_DOCUMENT PASSAGE_
──────

The music was stale. It was terrible. Gaga says to me, like a d--k, "Give them your phone, let them play a mixtape." I said, "I don't have any mixtapes." And then Jay said, "You're a DJ dude, you don't have any mixtapes?" So I went to my SoundCloud and I had some trap mix on my phone and I gave it to the security guard who plugged it in. It was like Chief Keef, dirty, Soulja Boy and gutter ass hip-hop. It changed the whole vibe of the party. Everybody put up trap hands and was turning up. I was like, "This is the best day of my whole entire life. Jay Z's getting turnt up to my mixtape; I'm fucking drinking whiskey and hanging out with Chris Martin and Gwyneth Paltrow," and Gaga turns and says, "We gotta go." We ended up leaving because she was on tour, but that was the best 45 minutes of my life.

──────

_DATA UNDER STUDY_
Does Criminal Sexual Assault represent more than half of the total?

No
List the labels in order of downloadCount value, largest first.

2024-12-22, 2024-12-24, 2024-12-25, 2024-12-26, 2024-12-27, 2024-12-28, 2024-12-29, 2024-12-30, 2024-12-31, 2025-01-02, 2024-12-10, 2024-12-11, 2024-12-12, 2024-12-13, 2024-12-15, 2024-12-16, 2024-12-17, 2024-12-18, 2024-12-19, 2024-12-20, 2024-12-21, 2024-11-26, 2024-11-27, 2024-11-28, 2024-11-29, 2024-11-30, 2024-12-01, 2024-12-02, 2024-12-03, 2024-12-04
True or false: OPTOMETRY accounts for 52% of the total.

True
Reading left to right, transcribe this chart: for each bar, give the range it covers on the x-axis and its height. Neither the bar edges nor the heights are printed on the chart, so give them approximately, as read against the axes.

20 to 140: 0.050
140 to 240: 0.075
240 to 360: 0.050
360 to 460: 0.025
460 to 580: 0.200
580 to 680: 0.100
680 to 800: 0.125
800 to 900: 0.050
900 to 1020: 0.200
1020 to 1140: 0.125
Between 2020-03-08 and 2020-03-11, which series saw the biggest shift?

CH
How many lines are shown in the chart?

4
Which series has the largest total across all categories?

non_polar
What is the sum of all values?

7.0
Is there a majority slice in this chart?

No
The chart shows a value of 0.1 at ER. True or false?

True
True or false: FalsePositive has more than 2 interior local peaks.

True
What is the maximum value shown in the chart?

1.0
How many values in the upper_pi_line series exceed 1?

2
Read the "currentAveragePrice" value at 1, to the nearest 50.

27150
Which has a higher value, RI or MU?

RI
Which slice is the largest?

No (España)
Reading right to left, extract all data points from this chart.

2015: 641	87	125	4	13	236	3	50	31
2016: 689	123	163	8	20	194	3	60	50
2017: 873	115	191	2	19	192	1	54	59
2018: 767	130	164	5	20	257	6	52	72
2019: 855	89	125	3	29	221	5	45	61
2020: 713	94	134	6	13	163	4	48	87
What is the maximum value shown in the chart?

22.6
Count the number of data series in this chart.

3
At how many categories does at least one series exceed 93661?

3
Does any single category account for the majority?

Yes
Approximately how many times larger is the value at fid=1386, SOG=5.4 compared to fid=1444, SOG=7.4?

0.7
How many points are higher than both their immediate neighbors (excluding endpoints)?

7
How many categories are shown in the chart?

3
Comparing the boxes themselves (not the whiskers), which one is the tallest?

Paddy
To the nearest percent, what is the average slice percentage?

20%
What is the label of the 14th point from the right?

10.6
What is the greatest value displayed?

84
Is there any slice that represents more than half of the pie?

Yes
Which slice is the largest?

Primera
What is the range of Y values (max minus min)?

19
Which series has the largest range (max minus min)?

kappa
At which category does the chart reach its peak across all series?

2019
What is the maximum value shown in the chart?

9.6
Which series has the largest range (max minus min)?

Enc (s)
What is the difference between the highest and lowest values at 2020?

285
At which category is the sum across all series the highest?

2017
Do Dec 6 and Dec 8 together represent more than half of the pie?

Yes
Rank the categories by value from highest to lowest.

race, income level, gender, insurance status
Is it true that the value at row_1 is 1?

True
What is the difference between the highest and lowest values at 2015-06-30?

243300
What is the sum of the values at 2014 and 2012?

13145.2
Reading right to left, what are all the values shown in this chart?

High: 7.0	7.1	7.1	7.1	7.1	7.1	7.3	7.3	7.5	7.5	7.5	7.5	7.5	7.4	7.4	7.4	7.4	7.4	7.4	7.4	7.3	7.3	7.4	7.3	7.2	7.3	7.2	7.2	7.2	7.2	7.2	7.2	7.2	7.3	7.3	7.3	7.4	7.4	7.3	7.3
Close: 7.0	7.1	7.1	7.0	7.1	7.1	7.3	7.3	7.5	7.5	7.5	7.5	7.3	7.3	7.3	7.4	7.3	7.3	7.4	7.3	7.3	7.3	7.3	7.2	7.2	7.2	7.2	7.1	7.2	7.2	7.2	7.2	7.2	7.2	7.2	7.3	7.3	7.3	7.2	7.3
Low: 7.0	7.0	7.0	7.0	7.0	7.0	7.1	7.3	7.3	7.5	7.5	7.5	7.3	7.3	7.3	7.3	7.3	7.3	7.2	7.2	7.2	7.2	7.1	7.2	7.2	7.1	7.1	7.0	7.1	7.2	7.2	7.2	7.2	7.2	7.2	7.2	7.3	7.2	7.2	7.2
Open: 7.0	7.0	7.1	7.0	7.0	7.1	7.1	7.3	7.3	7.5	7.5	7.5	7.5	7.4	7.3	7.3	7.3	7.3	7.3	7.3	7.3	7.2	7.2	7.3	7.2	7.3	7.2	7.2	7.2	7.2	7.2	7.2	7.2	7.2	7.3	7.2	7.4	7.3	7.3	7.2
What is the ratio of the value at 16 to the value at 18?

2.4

──────

_USING THE INFORMATION_
1) In the party anecdote, how long does the speaker say the best time of their life lasted?
2) Say whether each statement agrees with the party anecdote, answering yes or no and quoting the deciding words: (a) The security guard plugged in the speaker's phone. (b) Jay Z was the one who told the speaker to hand over the phone. (c) They left because Gaga was on tour.
The rows are separate material, unrelated to the party anecdote.

_ANSWERS FOR THIS EXERCISE_
1) 45 minutes.

2)
(a) Yes: "I gave it to the security guard who plugged it in."
(b) No: "Gaga says to me"
(c) Yes: "We ended up leaving because she was on tour"